What to plan for in terms of physical disasters that affect your technology...
1) Physical Disaster: a natural disaster (the obvious examples are flood, tornado, earthquake) or a man-made disaster. Examples of man-made disasters are:
a. Fire is the big one. Even an underground computer room with halogen fire suppression can still be involved in a larger fire that started in the building itself, that would overwhelm the computer room fire suppression system, or sprinkler fire suppression from the upper office floors would drip water down into the computer room and wreck the computer room. Or smoke damage. Or firefighters arrive and use foam or water that further damages the infrastructure. Believe it or not, there are plenty of computer rooms with water fire suppression, that if triggered, would ruin all the equipment in the computer rooms! A fire could even happen down the street in an underground pipe that might wipe out all the local network lines, so network connectivity is lost.
b. A distraught employee shoots up the place, injuring or killing key employees (any number examples of this), and then sets a fire. Unfortunately, if the data recovery procedures were not documented well, i.e., were only in the head of the persons who were gravely injured or killed, how would you recover the data? Poor documentation of recovery procedures is quite common.
c. Someone sets off a bomb (this happened at eBay Network Operations Center in San Jose when some colleagues were about a mile away last week. They did not even know until they saw it on the news, the bomb was too small to do any real damage that would interrupt eBay operations)
d. A disgruntled system admin is fired, and the next day all disk drives are formatted clean with swear words as labels (this actually happened to my computer center once).
e. Power is lost in a large geographic region for a couple of days (i.e., longer than on-site batteries and/or generators can deal with) due to national electrical distribution grid system overload (this happened a couple of years ago in the Mid-West and Northeast)
2) Worms: Let's say someone brings in a USB thumb drive infected with a worm to share some files with a friend, or to install a personal productivity app, (or installs something on their laptop at home and then brings in the laptop), and nothing happens for a couple of months.

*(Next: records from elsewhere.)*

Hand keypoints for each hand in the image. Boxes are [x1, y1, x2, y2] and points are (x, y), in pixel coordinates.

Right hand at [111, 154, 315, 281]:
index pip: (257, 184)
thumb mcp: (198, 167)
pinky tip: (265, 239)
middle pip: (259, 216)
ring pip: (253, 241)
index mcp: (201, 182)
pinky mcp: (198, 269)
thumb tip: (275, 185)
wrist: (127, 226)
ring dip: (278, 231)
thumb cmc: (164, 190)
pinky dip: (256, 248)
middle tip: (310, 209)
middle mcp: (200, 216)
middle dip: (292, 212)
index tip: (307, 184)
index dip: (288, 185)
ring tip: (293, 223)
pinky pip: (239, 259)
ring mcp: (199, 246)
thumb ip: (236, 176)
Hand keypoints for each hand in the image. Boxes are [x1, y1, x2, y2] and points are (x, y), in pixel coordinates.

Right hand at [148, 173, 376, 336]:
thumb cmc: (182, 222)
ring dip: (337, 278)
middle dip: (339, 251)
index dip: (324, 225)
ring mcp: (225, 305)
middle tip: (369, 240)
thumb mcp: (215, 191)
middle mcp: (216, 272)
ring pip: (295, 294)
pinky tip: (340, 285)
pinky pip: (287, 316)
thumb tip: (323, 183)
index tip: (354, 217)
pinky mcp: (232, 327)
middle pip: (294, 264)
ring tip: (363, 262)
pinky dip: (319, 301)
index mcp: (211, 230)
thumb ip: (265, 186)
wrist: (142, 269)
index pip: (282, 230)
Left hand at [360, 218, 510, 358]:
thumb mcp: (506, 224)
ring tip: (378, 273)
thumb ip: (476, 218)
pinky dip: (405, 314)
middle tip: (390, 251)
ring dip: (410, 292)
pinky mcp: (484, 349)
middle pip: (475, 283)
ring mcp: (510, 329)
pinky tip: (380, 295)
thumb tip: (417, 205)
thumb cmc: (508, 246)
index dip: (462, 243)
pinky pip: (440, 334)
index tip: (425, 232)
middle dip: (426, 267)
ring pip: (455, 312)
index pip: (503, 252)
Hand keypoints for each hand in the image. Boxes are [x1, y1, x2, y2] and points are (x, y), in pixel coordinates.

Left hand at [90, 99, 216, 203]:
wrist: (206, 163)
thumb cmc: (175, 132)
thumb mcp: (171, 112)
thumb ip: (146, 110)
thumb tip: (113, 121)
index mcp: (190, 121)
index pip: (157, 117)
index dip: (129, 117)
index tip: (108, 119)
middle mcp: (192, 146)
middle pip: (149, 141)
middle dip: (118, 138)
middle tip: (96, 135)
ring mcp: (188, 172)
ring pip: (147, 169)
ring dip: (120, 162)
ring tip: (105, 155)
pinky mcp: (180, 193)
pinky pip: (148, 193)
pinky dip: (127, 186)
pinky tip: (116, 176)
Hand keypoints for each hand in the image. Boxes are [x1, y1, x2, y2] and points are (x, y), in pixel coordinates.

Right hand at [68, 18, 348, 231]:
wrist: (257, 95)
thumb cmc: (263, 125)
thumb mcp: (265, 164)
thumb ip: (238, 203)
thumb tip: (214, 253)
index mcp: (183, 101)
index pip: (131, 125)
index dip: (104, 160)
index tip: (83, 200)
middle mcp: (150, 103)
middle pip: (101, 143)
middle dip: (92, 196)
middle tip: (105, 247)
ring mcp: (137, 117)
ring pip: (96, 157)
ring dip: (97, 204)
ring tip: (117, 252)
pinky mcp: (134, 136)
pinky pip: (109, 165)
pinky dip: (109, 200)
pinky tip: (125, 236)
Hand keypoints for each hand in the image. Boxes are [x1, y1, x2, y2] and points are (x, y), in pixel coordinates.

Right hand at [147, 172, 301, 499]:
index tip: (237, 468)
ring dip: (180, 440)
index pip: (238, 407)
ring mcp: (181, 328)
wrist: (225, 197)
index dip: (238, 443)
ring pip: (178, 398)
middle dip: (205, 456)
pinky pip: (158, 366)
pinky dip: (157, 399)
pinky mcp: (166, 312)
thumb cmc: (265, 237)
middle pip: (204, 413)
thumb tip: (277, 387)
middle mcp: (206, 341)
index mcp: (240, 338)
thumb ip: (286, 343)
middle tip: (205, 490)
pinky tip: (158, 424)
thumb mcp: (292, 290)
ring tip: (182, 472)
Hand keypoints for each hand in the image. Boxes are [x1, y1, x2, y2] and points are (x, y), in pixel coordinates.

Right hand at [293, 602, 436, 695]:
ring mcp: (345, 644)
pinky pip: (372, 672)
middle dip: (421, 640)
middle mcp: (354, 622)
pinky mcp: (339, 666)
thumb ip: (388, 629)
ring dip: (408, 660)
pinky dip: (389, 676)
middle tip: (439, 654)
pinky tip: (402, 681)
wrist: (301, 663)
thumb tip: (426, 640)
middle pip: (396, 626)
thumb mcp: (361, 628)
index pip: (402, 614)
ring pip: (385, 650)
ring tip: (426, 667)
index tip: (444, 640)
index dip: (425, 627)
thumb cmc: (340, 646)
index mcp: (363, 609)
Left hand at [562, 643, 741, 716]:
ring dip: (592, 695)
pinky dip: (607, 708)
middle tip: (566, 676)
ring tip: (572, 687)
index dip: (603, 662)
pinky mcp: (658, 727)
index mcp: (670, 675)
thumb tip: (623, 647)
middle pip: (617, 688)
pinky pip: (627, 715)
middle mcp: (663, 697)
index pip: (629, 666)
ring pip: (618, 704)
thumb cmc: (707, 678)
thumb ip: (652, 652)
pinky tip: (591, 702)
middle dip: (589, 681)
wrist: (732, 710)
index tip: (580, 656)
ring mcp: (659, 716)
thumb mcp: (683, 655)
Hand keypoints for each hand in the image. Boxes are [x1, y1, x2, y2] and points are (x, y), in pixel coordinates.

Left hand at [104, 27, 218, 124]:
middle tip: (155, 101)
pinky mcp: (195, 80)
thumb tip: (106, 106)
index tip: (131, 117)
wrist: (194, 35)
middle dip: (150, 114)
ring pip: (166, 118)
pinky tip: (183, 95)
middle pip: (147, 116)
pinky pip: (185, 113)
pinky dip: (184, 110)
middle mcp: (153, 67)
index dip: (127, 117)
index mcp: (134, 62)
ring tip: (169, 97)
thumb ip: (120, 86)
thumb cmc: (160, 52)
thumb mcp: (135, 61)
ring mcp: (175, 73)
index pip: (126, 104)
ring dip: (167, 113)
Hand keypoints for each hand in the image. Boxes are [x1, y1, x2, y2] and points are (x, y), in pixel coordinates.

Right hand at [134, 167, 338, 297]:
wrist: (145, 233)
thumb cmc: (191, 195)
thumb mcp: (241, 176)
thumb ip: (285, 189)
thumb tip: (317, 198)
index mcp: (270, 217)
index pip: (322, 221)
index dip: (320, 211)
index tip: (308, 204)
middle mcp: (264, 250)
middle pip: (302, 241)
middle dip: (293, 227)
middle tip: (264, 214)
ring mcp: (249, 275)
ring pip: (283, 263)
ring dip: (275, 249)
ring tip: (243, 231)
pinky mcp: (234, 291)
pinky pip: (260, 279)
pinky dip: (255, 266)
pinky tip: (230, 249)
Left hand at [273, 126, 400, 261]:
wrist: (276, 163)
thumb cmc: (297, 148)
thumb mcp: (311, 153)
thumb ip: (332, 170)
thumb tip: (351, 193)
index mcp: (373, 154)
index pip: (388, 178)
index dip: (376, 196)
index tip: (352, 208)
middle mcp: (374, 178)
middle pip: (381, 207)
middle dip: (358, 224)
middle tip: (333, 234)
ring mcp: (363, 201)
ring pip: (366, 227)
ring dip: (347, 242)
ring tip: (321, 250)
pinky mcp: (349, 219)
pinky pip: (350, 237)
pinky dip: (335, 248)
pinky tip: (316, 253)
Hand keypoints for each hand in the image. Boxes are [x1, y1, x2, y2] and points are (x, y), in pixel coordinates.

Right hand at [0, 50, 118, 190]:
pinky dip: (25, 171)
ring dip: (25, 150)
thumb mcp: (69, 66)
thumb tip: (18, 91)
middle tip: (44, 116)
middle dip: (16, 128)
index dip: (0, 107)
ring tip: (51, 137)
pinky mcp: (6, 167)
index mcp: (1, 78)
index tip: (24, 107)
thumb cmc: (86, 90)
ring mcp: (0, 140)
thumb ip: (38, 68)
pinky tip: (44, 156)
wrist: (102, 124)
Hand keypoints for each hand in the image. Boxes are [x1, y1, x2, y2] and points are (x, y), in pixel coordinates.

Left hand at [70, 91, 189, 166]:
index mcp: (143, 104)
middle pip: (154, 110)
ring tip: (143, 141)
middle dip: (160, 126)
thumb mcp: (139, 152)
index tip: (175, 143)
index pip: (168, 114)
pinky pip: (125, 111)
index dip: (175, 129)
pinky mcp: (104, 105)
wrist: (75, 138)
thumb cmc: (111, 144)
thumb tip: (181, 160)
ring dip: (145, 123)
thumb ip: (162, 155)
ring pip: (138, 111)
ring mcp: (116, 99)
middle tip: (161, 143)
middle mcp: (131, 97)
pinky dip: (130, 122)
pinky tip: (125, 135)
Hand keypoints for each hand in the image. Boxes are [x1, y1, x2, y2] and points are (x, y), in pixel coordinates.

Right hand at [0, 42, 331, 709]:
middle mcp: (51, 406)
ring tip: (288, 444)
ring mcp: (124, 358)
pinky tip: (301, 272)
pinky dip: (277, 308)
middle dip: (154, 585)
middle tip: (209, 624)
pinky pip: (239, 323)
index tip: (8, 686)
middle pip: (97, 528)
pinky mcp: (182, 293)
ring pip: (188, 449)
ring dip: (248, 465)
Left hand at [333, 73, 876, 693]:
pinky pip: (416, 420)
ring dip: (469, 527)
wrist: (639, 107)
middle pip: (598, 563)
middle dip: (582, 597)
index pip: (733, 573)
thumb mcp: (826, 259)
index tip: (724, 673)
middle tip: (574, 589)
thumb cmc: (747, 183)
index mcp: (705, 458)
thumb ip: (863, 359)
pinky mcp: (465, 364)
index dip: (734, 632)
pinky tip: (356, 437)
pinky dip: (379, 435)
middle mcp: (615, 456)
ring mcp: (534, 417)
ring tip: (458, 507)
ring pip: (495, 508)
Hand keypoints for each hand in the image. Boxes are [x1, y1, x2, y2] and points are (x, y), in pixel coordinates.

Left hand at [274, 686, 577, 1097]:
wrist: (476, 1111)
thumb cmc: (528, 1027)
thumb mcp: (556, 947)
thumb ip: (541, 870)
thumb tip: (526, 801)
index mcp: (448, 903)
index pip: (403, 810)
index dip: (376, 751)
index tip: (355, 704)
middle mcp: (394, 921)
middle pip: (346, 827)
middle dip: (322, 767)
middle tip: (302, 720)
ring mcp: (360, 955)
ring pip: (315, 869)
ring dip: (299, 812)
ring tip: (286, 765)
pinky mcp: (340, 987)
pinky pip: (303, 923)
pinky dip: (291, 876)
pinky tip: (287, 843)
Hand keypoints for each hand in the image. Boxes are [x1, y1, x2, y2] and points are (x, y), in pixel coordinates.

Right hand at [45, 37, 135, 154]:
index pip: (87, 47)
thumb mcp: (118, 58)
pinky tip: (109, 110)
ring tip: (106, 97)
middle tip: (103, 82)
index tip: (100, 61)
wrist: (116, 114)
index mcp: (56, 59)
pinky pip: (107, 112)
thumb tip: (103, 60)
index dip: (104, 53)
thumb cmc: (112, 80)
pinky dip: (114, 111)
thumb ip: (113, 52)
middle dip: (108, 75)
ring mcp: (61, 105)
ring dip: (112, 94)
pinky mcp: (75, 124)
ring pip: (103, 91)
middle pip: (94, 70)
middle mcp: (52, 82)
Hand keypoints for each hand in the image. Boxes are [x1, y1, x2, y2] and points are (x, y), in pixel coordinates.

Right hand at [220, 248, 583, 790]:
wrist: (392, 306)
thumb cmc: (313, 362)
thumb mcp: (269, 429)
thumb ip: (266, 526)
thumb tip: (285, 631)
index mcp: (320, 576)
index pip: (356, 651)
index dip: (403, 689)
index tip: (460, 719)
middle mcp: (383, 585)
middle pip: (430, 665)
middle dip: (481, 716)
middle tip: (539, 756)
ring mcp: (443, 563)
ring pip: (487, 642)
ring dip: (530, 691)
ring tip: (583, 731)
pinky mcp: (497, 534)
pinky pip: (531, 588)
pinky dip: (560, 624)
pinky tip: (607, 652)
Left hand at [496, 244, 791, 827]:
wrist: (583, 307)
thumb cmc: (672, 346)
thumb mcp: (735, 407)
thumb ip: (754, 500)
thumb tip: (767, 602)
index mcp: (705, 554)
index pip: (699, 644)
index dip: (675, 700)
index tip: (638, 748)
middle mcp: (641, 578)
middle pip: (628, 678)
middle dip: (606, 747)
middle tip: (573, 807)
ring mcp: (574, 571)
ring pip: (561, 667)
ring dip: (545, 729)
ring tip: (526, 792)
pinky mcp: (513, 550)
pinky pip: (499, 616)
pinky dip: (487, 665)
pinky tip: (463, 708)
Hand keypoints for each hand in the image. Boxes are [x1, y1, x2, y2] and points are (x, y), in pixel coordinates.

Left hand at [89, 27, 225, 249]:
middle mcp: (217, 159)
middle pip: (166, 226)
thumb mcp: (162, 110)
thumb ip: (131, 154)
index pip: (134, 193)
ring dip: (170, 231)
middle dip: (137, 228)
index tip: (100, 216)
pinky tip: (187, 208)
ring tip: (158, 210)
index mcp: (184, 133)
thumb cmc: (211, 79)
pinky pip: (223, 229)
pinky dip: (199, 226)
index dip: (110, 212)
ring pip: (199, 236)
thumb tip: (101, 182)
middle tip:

But then, on Halloween, worms start propagating across the internal network with such frequency that it causes all systems to slow to a crawl. In other words, the worm silently infected all internal computers for months, and then on a trigger day, they try to break out of the internal network through the firewall into the wider Internet. You shut down all the systems and run anti-virus cleaners, and bring them up one-by-one, but you missed a couple of systems or someone hooks up their infected laptop or maybe the anti-virus cleaner is not effective against this particular worm, and the worm re-infects all systems in minutes. So, you take all systems off network, and use backups from last week, but you find that all your backups are infected also. So, now you have to go back to earlier backups, to last month, and you find that the worm is still in there. Finally, you are forced back months in time until you find a clean backup. Maybe you decide at this point to work with the anti-virus vendor to create an effective worm cleaner, since it is not practical to restore backups to all your internal systems. The recent SQL Slammer worm or the Melissa virus are examples.
3) DDoS = Distributed Denial of Service attack: Many personal computers across the Internet are infected with a virus that will take direction from a central system. This central system is increasingly owned by organized crime that sells a service to spammers to send out zillions of emails for low cost from thousands of PC's simultaneously. Sometimes, this "zombie army" is used in a DDoS, where they ping a server, say Amazon.com, in an attempt to bog down the server and then extort money to stop the attack.
The correct planning items should be:
1) The indispensable, but still rather simple and cheap thing to do: Exhaustively document backup and recovery procedures. Even more important, recovery drills should be held at least once a year, with an occasional surprise exercise! TEST, TEST, TEST! You would be amazed how often a disk failure occurs and IT trys to restore the disk, and finds out that the backup tapes have not been properly made all along, so the data is lost forever, or the recovery procedure fails. There is no more important disaster preparation than a total system rebuild occasionally.
2) The expensive things to do: A hot, geographically distributed system, like a cluster that is half in San Francisco and half in Oakland, or better yet, another state entirely. Another strategy is to have a cold standby facility, like at Sungaard, that in a few days could be up and running and accommodate your staff and run all your operations.